- Reading passage
---+---
USGS Logo Geological Survey Professional Paper 294—D
Stromatolites of the Belt Series in Glacier National Park and Vicinity, Montana

CONCLUSIONS

The use of stromatolite zones for local correlation in the Belt series provides the stratigrapher with an additional tool in an otherwise unfossiliferous sedimentary sequence. Eight zones have been recognized in the Glacier National Park region. The same zones do not appear to extend throughout the outcrop area of the Belt series in northwestern Montana and adjacent States. However, certain zones may extend from a local area into an adjacent one. By using the interfingering zones, new zones in adjacent areas can be correlated in a standard section and the age relations of the Belt series over the entire outcrop belt can be worked out.

In addition to their use as stratigraphic markers, stromatolites may be utilized to distinguish the tops and bottoms of strata. Collenia and Cryptozoon are composed of laminae that are invariably convex upward. In Newlandia the laminae are concave upward, but the genus can be easily distinguished from Collenia on the basis of the arrangement of the laminae. In most occurrences, Conophyton is attached to the substratum by the apex of its conical basal terminus. However, because of the apparently inverted nature of some of the specimens found in the U. S. S. R., caution should be exercised in using this genus in attempts to determine tops of strata.
---+---
- Data
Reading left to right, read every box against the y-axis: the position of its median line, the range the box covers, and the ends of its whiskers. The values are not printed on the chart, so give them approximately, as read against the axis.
---+---
- Exercise requirements
(1) According to the conclusions on Belt series stromatolites, why should Conophyton be used with caution when determining the tops of strata? Answer in one to three sentences.
(2) From the conclusions on Belt series stromatolites, return the passage that begins at the words "In addition to" and stops after "tops of strata.".
(3) Take the conclusions on Belt series stromatolites further, continuing from where that text stops.
You do not need the material for any of this.

- Answers by task
(1) Some Conophyton specimens found in the U. S. S. R. appear to be inverted. So the usual attachment of the genus to the substratum by the apex of its conical base cannot always be trusted to show which way is up.

(2)
In addition to their use as stratigraphic markers, stromatolites may be utilized to distinguish the tops and bottoms of strata. Collenia and Cryptozoon are composed of laminae that are invariably convex upward. In Newlandia the laminae are concave upward, but the genus can be easily distinguished from Collenia on the basis of the arrangement of the laminae. In most occurrences, Conophyton is attached to the substratum by the apex of its conical basal terminus. However, because of the apparently inverted nature of some of the specimens found in the U. S. S. R., caution should be exercised in using this genus in attempts to determine tops of strata.

(3)
With the aid of the key, descriptions, and illustrations, the distinctive and stratigraphically significant stromatolites can be recognized. Forms that do not fit the classification may be found. Only those forms that are consistent in their characteristics over wide areas have been described here. In some places an algal limestone may be suspected without identification of any distinctive structures. As has been pointed out, algal deposits may vary from mere intensification of regular sedimentary lamination to such complex structures as Collenia multiflabella n. sp.

Many stromatolites of the Belt series closely resemble certain structures that are forming at the present time. Until the environmental factors to which these structures are related are better understood, it would be in advisable to attempt exact correlations between fossil and modern environments. As previously observed, the range in salinity of the water in which these organisms grow is extreme. My own limited survey of the published record and of modern environments suggests that the dominant forms in marine or salt-lake environments are stromatolitelike structures, whereas in the freshwater lakes and streams the dominant structures are arborescent masses or unattached spheroidal concretionary masses. Just how far this tentative generalization can be extended remains to be seen.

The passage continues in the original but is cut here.